WASHINGTON – The State Department has revamped its warnings about the risks of traveling to other countries, in an effort to make them easier to understand, officials announced Wednesday.
The department changed the previous phrasing from the previous warnings and alerts, which some travelers found confusing, to a colored-number system of advisories with more explicit descriptions of what yielded the ranking.
Countries are now labeled No. 1 for taking normal precautions, No. 2 for using increased caution, No. 3 urging travelers to reconsider a trip and No. 4 for recommending against travel at that time. Specific threats will be described with summaries such as C for crime, T for terrorism and U for civil unrest.
“It is much more easily understandable,” said Michelle Bernier-Toth, acting deputy assistant secretary for overseas citizens services at the State Department’s bureau of consular affairs.
“This is the biggest overhaul that we’ve done in a very, very long time,” after some tinkering with language a decade ago, she said.
The purpose of the consular messages is to offer timely advice about destinations and activities overseas. Reviews are done annually for countries ranked No. 1 or 2, and every six months for No. 3 or 4, with more frequent reviews if events warrant.
But travelers were often confused on the difference between warnings and alerts, or between emergency and security messages, Bernier-Toth said.
“Sometimes our various documents were not readily understood," Bernier-Toth said. "Personally, I was tired of explaining the difference between a travel warning and a travel alert, even to some of my colleagues."
Now every country including Antarctica will have a travel advisory with plain-language terms about the risks and threats. But travelers might need some time to become familiar with the new format.
"I think there might be a bit of a learning curve," Bernier-Toth said.
The No. 4 countries with do-not-travel warnings include Afghanistan, Central African Republic, Iran, Iraq, Libya, Mali, North Korea, Somalia, South Sudan and Yemen.

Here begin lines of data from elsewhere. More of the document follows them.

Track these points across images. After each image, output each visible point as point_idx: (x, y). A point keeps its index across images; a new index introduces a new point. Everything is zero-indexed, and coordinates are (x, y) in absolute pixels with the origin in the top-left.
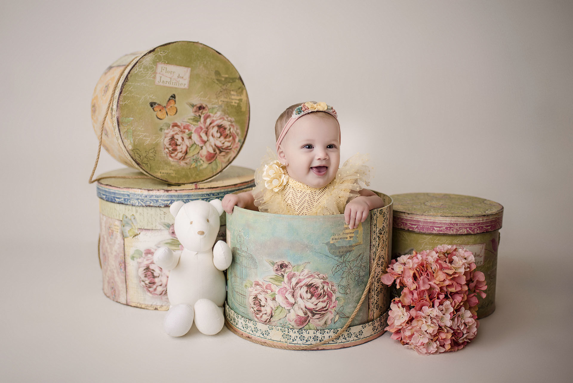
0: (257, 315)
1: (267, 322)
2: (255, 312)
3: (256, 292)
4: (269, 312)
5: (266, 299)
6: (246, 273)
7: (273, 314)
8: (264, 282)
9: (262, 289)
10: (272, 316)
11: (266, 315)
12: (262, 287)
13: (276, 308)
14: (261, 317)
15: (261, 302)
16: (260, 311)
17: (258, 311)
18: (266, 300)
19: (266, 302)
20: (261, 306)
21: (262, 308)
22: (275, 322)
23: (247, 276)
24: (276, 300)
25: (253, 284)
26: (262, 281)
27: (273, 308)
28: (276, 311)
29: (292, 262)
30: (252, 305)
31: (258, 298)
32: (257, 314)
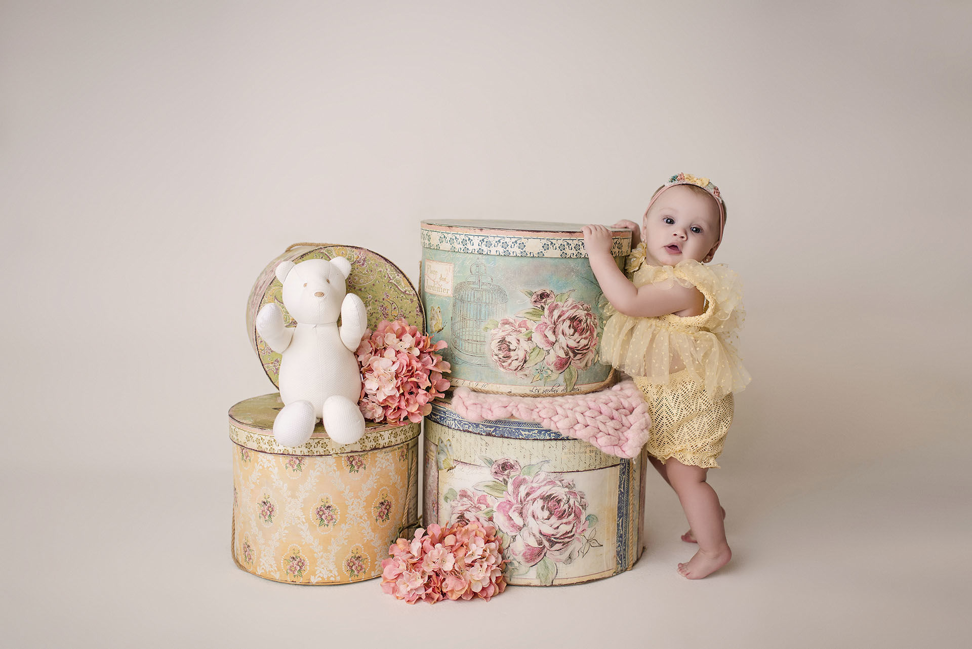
0: (503, 364)
1: (518, 370)
2: (501, 360)
3: (503, 334)
4: (521, 355)
5: (519, 340)
6: (487, 312)
7: (528, 358)
8: (516, 318)
9: (513, 328)
10: (525, 362)
11: (518, 361)
12: (513, 326)
13: (532, 350)
14: (510, 364)
15: (511, 345)
16: (509, 357)
17: (505, 358)
18: (518, 342)
19: (518, 344)
20: (510, 350)
21: (512, 353)
22: (530, 368)
23: (488, 315)
24: (532, 340)
25: (499, 324)
26: (514, 317)
27: (528, 350)
28: (532, 354)
29: (556, 290)
30: (495, 351)
31: (506, 341)
32: (504, 362)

The State Department can't prohibit U.S. citizens from traveling to a country, other than a passport restriction for North Korea, which requires a case-by-case waiver. But the advisories echo what the department tells its own workers about travel risks.

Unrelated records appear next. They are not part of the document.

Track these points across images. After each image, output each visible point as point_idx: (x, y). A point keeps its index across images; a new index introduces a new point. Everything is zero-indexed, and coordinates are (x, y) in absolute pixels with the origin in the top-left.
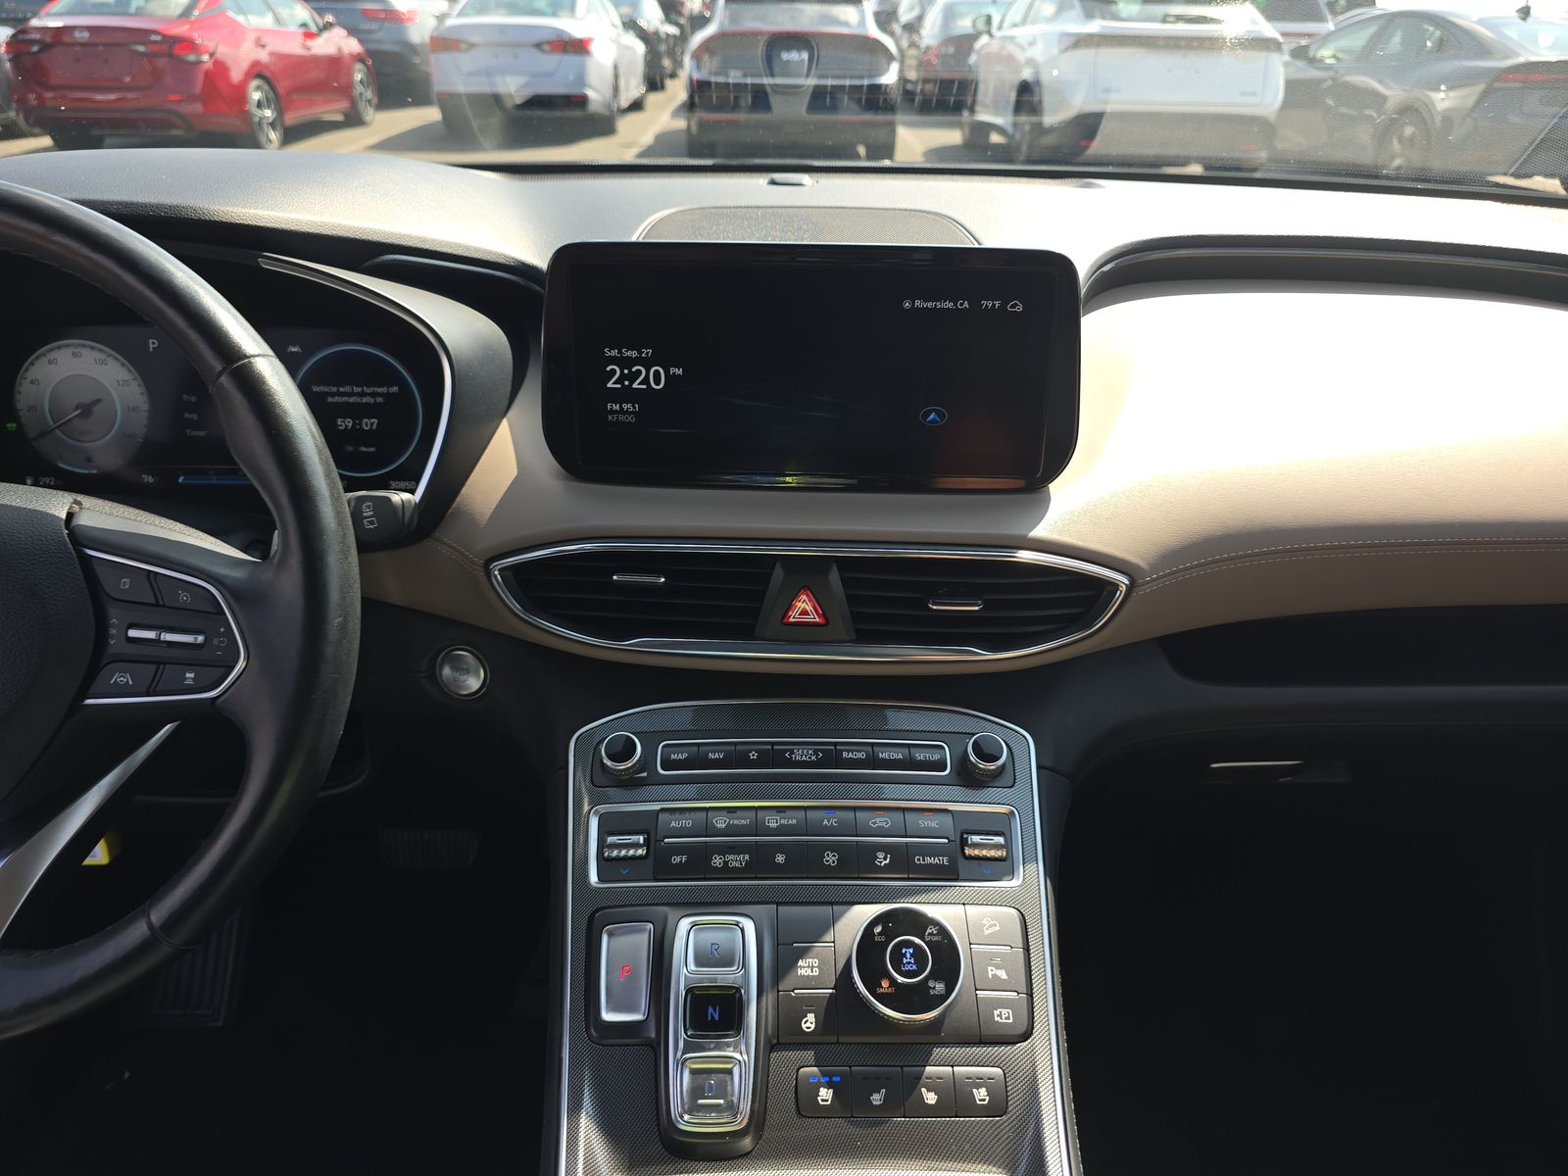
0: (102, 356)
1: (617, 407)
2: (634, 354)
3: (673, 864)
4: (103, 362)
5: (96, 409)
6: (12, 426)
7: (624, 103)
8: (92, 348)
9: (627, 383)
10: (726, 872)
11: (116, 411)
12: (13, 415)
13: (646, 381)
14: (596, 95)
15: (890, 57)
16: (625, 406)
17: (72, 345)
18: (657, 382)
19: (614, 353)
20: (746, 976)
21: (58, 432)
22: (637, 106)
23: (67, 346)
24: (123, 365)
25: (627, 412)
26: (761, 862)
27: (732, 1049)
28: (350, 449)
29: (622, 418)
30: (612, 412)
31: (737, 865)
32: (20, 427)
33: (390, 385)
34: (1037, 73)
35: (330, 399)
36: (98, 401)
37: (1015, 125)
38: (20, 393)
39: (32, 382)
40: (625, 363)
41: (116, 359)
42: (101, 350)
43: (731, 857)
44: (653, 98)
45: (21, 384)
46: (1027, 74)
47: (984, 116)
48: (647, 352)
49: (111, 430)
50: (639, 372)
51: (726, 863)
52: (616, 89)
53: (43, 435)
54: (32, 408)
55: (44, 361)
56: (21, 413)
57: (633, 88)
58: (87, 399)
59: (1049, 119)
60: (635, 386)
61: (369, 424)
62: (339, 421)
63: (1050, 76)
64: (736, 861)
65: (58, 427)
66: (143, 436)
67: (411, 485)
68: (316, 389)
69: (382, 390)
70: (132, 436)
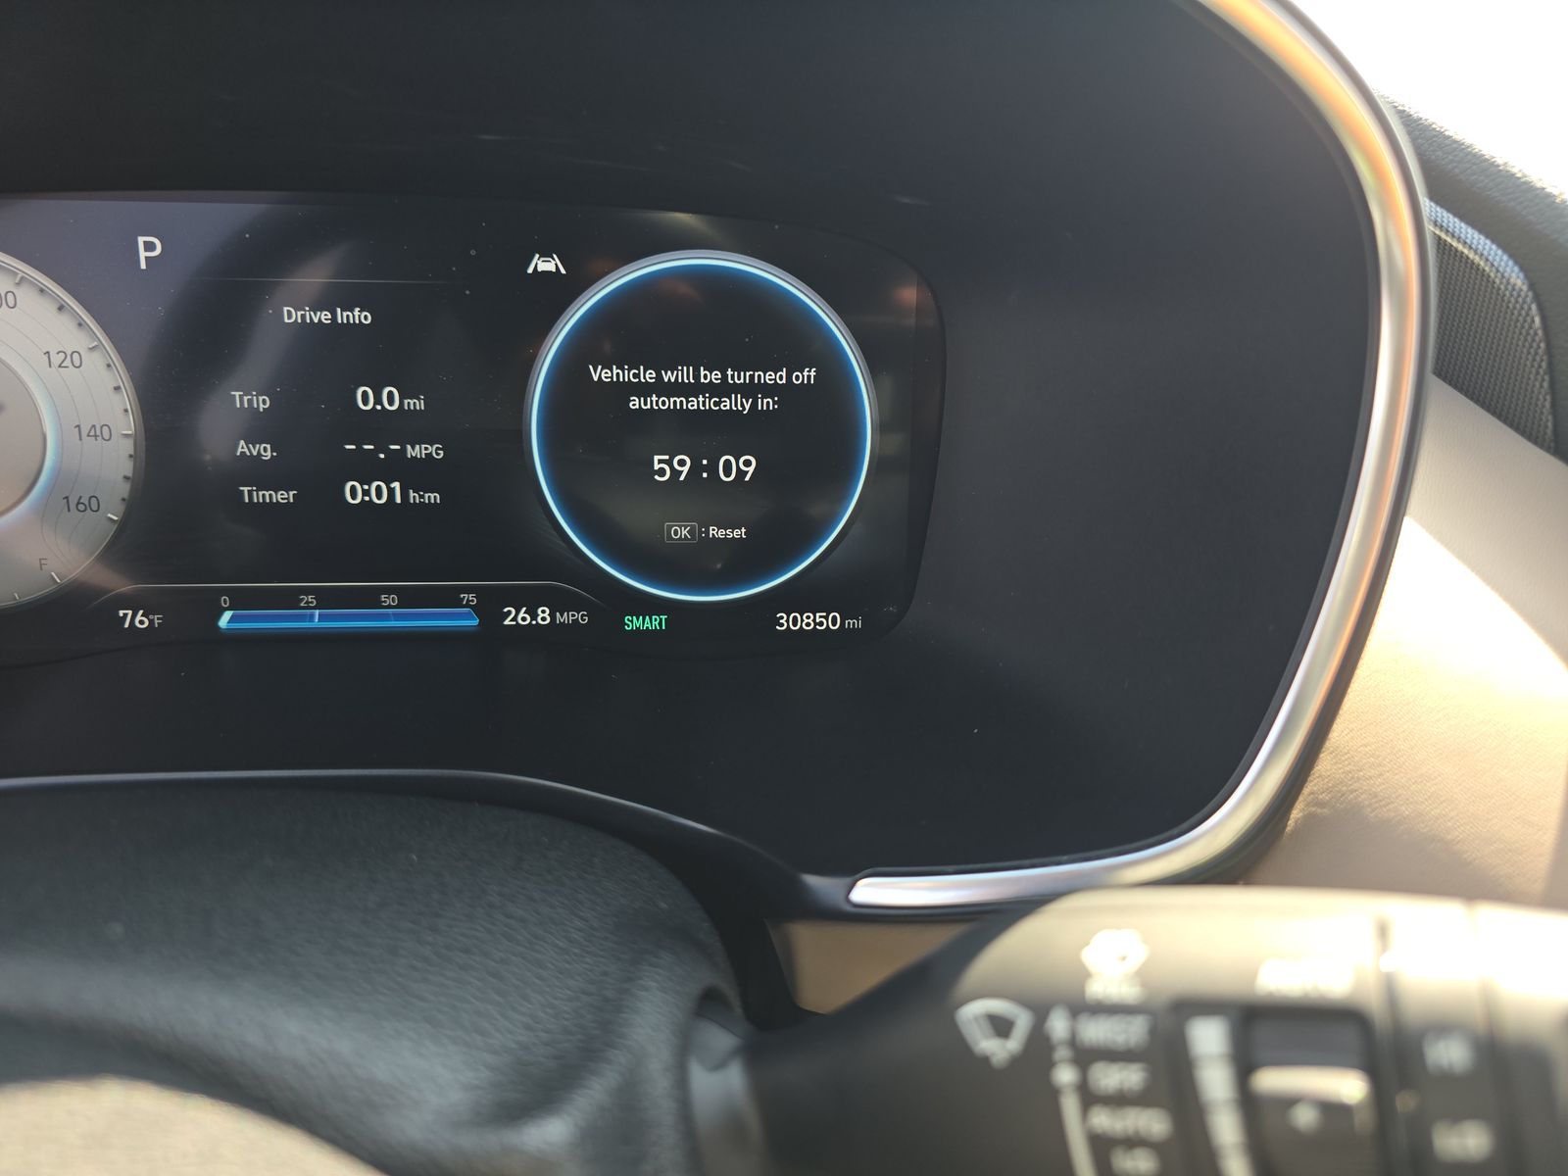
11: (43, 438)
24: (62, 306)
28: (681, 532)
33: (795, 366)
35: (635, 403)
41: (41, 290)
61: (735, 467)
62: (657, 460)
66: (122, 508)
67: (826, 621)
68: (600, 374)
69: (780, 377)
70: (88, 505)
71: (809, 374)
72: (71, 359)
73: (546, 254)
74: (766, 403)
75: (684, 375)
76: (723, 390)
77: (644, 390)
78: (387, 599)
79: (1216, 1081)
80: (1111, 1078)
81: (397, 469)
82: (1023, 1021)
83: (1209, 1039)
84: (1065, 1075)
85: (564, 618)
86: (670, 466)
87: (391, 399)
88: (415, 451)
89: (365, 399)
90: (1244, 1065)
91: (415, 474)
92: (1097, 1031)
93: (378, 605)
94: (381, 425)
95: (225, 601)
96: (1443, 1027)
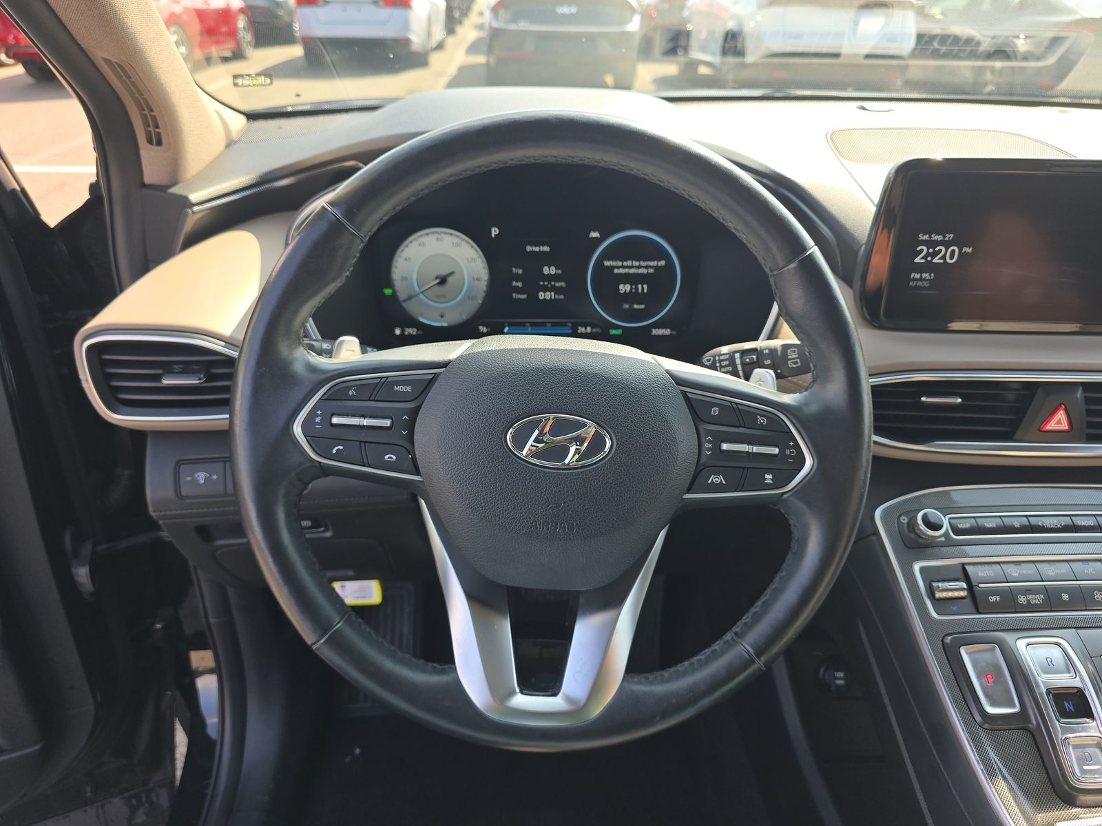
0: (457, 240)
1: (917, 276)
2: (940, 238)
3: (992, 603)
4: (458, 245)
5: (450, 280)
6: (388, 292)
7: (434, 45)
8: (451, 234)
9: (929, 259)
10: (1030, 608)
11: (464, 281)
12: (389, 283)
13: (944, 257)
14: (417, 39)
15: (633, 11)
16: (924, 275)
17: (438, 233)
18: (952, 258)
19: (926, 237)
20: (1082, 679)
21: (421, 296)
22: (440, 46)
23: (433, 233)
24: (472, 247)
25: (925, 280)
26: (1052, 600)
27: (1093, 731)
28: (626, 306)
29: (920, 284)
30: (914, 279)
31: (1037, 602)
32: (394, 293)
33: (659, 260)
34: (740, 25)
35: (616, 271)
36: (452, 273)
37: (722, 63)
38: (396, 267)
39: (406, 259)
40: (931, 244)
41: (468, 243)
42: (457, 236)
43: (1031, 597)
44: (451, 41)
45: (397, 261)
46: (731, 25)
47: (695, 54)
48: (950, 236)
49: (458, 295)
50: (940, 251)
51: (1028, 601)
52: (429, 34)
53: (410, 298)
54: (404, 279)
55: (415, 244)
56: (396, 283)
57: (439, 33)
58: (444, 273)
59: (749, 59)
60: (935, 261)
61: (643, 288)
62: (621, 287)
63: (749, 26)
64: (1037, 599)
65: (422, 292)
66: (482, 299)
67: (667, 332)
68: (607, 263)
69: (654, 263)
70: (474, 298)
71: (662, 263)
72: (473, 260)
73: (595, 231)
74: (651, 271)
75: (629, 263)
76: (639, 267)
77: (618, 267)
78: (548, 325)
79: (738, 361)
80: (724, 363)
81: (553, 289)
82: (712, 358)
83: (737, 355)
84: (718, 365)
85: (595, 330)
86: (624, 288)
87: (553, 271)
88: (558, 284)
89: (546, 270)
90: (741, 357)
91: (557, 290)
92: (722, 358)
93: (545, 326)
94: (550, 278)
95: (507, 324)
96: (765, 349)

For example, Mexico is rated Level 2 overall, with increased caution urged because of crime. But five of the country’s states – Colima, Guerrero, Michoacan, Sinaloa and Tamaulipas – carry “do not travel” warnings because of violent crime and gang activity, with killings, kidnapping and trafficking in drugs and humans. Embassy workers are ordered not to travel in those regions.

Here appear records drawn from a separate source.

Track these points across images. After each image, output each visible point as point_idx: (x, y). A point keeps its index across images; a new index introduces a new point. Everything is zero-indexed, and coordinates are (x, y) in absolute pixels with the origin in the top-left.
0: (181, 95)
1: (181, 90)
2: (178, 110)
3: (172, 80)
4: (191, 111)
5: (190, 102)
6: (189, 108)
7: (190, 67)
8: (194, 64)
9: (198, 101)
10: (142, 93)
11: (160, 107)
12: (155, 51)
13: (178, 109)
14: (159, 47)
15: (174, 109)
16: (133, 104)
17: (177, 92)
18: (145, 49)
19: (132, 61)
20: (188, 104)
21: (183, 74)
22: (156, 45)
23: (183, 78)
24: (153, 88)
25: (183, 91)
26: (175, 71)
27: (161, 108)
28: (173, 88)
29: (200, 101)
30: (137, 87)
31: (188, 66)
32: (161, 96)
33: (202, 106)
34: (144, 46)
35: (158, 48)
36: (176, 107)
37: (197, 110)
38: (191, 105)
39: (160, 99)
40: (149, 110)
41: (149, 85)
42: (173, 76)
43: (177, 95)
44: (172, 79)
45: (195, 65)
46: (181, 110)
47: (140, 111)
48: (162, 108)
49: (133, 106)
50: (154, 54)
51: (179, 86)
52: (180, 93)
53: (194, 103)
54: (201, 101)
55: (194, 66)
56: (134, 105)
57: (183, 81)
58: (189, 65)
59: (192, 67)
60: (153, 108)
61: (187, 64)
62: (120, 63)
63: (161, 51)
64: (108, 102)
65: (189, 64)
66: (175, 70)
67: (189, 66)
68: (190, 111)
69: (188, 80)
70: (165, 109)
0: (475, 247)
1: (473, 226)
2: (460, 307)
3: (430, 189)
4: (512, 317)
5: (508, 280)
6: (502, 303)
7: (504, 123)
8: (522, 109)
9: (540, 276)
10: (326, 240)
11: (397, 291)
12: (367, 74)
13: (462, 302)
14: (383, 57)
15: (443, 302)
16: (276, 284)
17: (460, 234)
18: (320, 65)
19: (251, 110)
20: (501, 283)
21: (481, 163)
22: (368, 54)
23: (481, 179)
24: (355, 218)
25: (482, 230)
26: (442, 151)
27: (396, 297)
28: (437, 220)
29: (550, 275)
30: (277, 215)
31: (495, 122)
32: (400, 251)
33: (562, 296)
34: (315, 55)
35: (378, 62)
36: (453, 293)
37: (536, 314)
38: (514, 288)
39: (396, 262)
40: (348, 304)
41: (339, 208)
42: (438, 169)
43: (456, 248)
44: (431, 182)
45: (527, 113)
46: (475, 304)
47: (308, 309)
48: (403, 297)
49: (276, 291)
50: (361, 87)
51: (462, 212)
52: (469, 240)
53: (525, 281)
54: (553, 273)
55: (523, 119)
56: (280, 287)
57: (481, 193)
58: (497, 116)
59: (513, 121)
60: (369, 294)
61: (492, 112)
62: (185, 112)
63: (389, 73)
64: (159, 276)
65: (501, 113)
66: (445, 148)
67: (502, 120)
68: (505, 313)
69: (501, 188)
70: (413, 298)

"We wanted to make sure that the U.S. traveling public was aware of all those restrictions that we impose on ourselves," Bernier-Toth said.
Vacation destinations in Mexico such as the state of Baja California Sur, which includes Cabo San Lucas and San Jose del Cabo, and the state of Quintana Roo, which includes Cancun and Cozumel, are rated Level 2 with cautions to avoid flaunting wealth or while using banking machines.
Rodrigo Esponda, managing director of the Los Cabos Tourism Board, said his destination on the Pacific Coast had 16% growth in visitors during 2017 and has been growing since 2010, after recovering from a hurricane.
To keep the area safe and secure, public and private institutions have invested $47 million since August on a five-step plan that includes networking authorities with hotels and airlines to provide a rapid response to emergencies, beefing up surveillance and creating an elite military base scheduled to open by June.
“We have been heavily investing in security,” Esponda said. “Los Cabos is the fastest growing destination in Mexico and we are committed to continue being a safe and secure destination for national and international visitors.”
Cuba, which recently revived diplomatic ties with the U.S., was rated Level 3 because of an investigation of health attacks against diplomatic officials. The assessment of travel risks for that country hasn't changed, but Bernier-Toth cautioned that the reduction in embassy staffing means it will be more difficult to help travelers in an emergency.
"We did a very careful assessment," she said. "We have significantly reduced our staffing at our embassy in Havana."